= Source text =
[start]

Personally I think it's all a marketing thing.... That's why I like All Life Stages foods... 


Sent from Petguide.com Free App


----------



## DJEtzel (Dec 28, 2009)

Some is, some isn't. Many large breed puppy foods are perfectly safe and necessary for large breed puppies with a low calcium content and appropriate phosphorus. I would feed these to large breed puppies. There are many large breed puppy foods that are unsafe. Equally, their are many adult foods that are safe to feed them and many that aren't. 

For a dog that will mature to less than 60 lbs, I start off feeding a high quality grain free adult dog food, and have had no issues. I start off with an appropriate large breed puppy formula for large breed puppies.


----------



## Zilla (May 11, 2013)

I'm learning a lot about this whole large breed puppy growth thing.... I didn't know the idea was to try to slow their growth.... So what do you do with a food that isn't necessarily large breed puppy?? Like Evo for example. Feed less of it? Or what? It's there a grain free large breed puppy food out there?


Sent from Petguide.com Free App


----------



## Zilla (May 11, 2013)

Meant to say IS there a grain free large breed puppy formula out there?... 


Sent from Petguide.com Free App


----------



## Flaming (Feb 2, 2013)

Zilla said:


> I'm learning a lot about this whole large breed puppy growth thing.... I didn't know the idea was to try to slow their growth.... So what do you do with a food that isn't necessarily large breed puppy?? Like Evo for example. Feed less of it? Or what? It's there a grain free large breed puppy food out there?

[end]

= Work to complete =
Reproduce everything in the puppy food thread above from "Some is, some" down to "many that aren't.".

= Data rows =
[start]

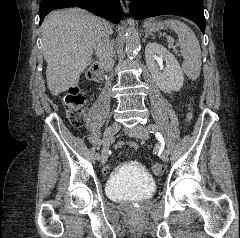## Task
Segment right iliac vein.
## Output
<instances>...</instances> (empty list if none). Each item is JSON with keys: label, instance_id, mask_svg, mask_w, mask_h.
Segmentation results:
<instances>
[{"label": "right iliac vein", "instance_id": "1", "mask_svg": "<svg viewBox=\"0 0 240 238\" xmlns=\"http://www.w3.org/2000/svg\"><path fill=\"white\" fill-rule=\"evenodd\" d=\"M120 127L118 124L114 123L111 126H109L105 132L103 137V149L101 154V162L104 164L107 161L108 158V149L110 146V143L112 142L114 135L119 131Z\"/></svg>", "mask_w": 240, "mask_h": 238}]
</instances>
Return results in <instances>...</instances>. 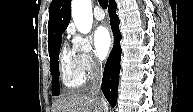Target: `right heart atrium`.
I'll use <instances>...</instances> for the list:
<instances>
[{
	"mask_svg": "<svg viewBox=\"0 0 193 112\" xmlns=\"http://www.w3.org/2000/svg\"><path fill=\"white\" fill-rule=\"evenodd\" d=\"M70 34L72 36V50L81 70L84 74H97L101 69V64L94 56L89 40L74 31H70Z\"/></svg>",
	"mask_w": 193,
	"mask_h": 112,
	"instance_id": "1",
	"label": "right heart atrium"
}]
</instances>
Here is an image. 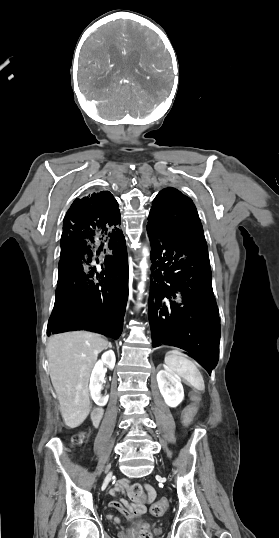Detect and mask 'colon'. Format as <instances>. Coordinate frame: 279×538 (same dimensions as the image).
Listing matches in <instances>:
<instances>
[{
    "instance_id": "5ec220e1",
    "label": "colon",
    "mask_w": 279,
    "mask_h": 538,
    "mask_svg": "<svg viewBox=\"0 0 279 538\" xmlns=\"http://www.w3.org/2000/svg\"><path fill=\"white\" fill-rule=\"evenodd\" d=\"M186 423L187 424L190 423V418L187 419ZM83 440H84V435L78 434V435L73 437L72 442H73V444H80V443L83 442ZM131 492H132L133 496L140 497L142 495V488H141L140 485L135 484V485L132 486ZM167 509H168V501H167V499L160 498L152 506V513L155 516H163L166 513ZM137 535L139 537H141V538H150V536H149V534H148L145 527H142V528L138 529Z\"/></svg>"
}]
</instances>
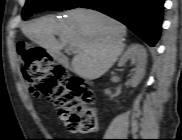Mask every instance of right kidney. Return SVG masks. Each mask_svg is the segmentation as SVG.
Masks as SVG:
<instances>
[{"label": "right kidney", "mask_w": 182, "mask_h": 140, "mask_svg": "<svg viewBox=\"0 0 182 140\" xmlns=\"http://www.w3.org/2000/svg\"><path fill=\"white\" fill-rule=\"evenodd\" d=\"M128 61H131V63L134 65L132 76L129 79V84L132 87H137L145 75L147 63L145 48L139 44H132L120 58L118 66H125Z\"/></svg>", "instance_id": "1"}]
</instances>
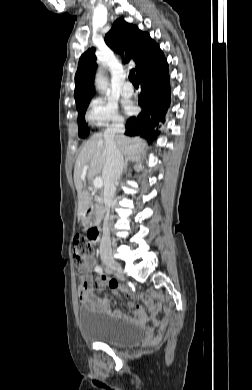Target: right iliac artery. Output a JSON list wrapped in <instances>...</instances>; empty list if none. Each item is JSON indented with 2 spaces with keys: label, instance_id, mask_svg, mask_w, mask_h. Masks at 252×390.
Returning a JSON list of instances; mask_svg holds the SVG:
<instances>
[{
  "label": "right iliac artery",
  "instance_id": "1",
  "mask_svg": "<svg viewBox=\"0 0 252 390\" xmlns=\"http://www.w3.org/2000/svg\"><path fill=\"white\" fill-rule=\"evenodd\" d=\"M95 271H96L97 273H102V268H101L100 266H97V267L95 268Z\"/></svg>",
  "mask_w": 252,
  "mask_h": 390
}]
</instances>
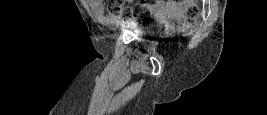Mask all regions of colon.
I'll list each match as a JSON object with an SVG mask.
<instances>
[{"mask_svg": "<svg viewBox=\"0 0 267 115\" xmlns=\"http://www.w3.org/2000/svg\"><path fill=\"white\" fill-rule=\"evenodd\" d=\"M158 0H145L133 6H126L122 0H104V6L108 13L121 22L146 21L150 17L151 8ZM186 6L187 17L196 18L198 8L193 0H176Z\"/></svg>", "mask_w": 267, "mask_h": 115, "instance_id": "1", "label": "colon"}]
</instances>
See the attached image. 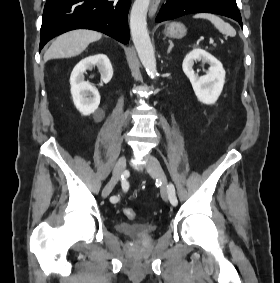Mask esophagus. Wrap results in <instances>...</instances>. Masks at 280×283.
<instances>
[{"mask_svg":"<svg viewBox=\"0 0 280 283\" xmlns=\"http://www.w3.org/2000/svg\"><path fill=\"white\" fill-rule=\"evenodd\" d=\"M160 0H151L149 7V16L153 17L158 9Z\"/></svg>","mask_w":280,"mask_h":283,"instance_id":"esophagus-1","label":"esophagus"}]
</instances>
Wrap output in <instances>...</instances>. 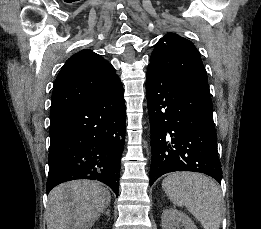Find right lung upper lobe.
I'll list each match as a JSON object with an SVG mask.
<instances>
[{"label":"right lung upper lobe","mask_w":261,"mask_h":229,"mask_svg":"<svg viewBox=\"0 0 261 229\" xmlns=\"http://www.w3.org/2000/svg\"><path fill=\"white\" fill-rule=\"evenodd\" d=\"M118 79L111 64L91 50H82L67 60L53 92L50 122L95 96Z\"/></svg>","instance_id":"right-lung-upper-lobe-1"}]
</instances>
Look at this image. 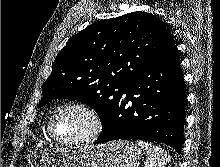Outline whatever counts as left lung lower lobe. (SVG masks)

[end]

= Result =
Some is, some isn't. Many large breed puppy foods are perfectly safe and necessary for large breed puppies with a low calcium content and appropriate phosphorus. I would feed these to large breed puppies. There are many large breed puppy foods that are unsafe. Equally, their are many adult foods that are safe to feed them and many that aren't.